A HOTEL where British tourists were massacred in an ISIS attack two years ago has reopened.

The owner of the former Imperial Marhaba hotel in the Mediterranean resort of Sousse said the beachfront property had been given an overhaul with "a view to the future" and to remove its association with the horrifying terror attack.


Zohra Driss told The Associated Press that the hotel was renamed Kantaoui Bay to erase "the painful memory of the drama" of June 26, 2015.

On that day the hotel at Port El Kanaoui was hosting 565 guests when Seifeddine Rezgui launched an attack on people on the beach.

He used a Kalashnikov assault rifle he had concealed in a beach umbrella to fire at tourists.

The terror killer said he would not kill Tunisians or Muslims – so locals formed a human wall to protect tourists.

He then entered the hotel, gunning down tourists who crossed his path.



He also used grenades during his cowardly rampage.

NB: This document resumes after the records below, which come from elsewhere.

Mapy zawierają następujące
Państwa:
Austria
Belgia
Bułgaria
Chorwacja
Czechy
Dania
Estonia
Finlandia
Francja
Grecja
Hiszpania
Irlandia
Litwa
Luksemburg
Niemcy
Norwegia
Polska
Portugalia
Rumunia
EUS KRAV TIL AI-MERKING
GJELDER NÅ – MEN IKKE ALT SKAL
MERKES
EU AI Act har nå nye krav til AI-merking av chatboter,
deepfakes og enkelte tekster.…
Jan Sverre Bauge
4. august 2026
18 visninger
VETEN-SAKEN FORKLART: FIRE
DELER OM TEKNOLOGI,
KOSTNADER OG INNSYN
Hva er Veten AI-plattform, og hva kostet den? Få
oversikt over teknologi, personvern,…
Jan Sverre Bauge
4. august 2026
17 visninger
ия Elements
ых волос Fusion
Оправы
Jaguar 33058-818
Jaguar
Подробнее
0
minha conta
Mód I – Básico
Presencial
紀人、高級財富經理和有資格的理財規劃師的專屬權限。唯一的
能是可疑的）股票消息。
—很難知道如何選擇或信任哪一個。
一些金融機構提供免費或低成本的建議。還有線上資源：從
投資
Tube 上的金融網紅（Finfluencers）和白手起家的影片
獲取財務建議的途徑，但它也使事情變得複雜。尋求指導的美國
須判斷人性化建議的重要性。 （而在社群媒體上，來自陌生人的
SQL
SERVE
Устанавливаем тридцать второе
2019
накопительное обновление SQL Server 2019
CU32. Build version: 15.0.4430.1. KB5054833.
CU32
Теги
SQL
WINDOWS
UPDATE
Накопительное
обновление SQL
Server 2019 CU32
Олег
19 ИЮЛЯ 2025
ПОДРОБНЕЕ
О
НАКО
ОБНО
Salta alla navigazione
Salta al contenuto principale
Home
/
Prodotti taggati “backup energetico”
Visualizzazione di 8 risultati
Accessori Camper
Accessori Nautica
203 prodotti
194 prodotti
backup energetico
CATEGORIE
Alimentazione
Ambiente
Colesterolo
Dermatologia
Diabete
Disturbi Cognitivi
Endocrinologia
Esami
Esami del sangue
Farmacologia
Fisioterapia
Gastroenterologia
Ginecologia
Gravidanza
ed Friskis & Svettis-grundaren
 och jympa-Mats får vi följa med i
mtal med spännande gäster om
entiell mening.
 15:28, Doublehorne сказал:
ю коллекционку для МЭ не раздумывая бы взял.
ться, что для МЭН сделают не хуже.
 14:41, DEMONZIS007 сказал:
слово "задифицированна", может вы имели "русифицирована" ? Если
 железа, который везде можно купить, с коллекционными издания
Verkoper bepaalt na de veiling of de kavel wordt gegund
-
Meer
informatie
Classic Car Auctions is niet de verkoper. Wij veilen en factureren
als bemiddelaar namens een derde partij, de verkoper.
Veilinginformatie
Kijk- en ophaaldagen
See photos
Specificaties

The attacker had spoken to his father on a mobile, which was then thrown into the sea before he began to fire.

In total 38 people were killed, 30 of them British.

It was the second attack that year targeting tourists in Tunisia, and the country's tourism industry has yet to recover.



Rezgui was a 23-year-old electrical engineering student.

He was studying at the University of Kairouan, in northwest Tunisia. He had a girlfriend, drank alcohol and was a local break-dancing star.

It is thought he may have been high on cocaine during the attack.

He is believed to have been radicalised over issues such as the Libyan Civil War and Western inaction against the Assad government.

He was killed during the attack by police.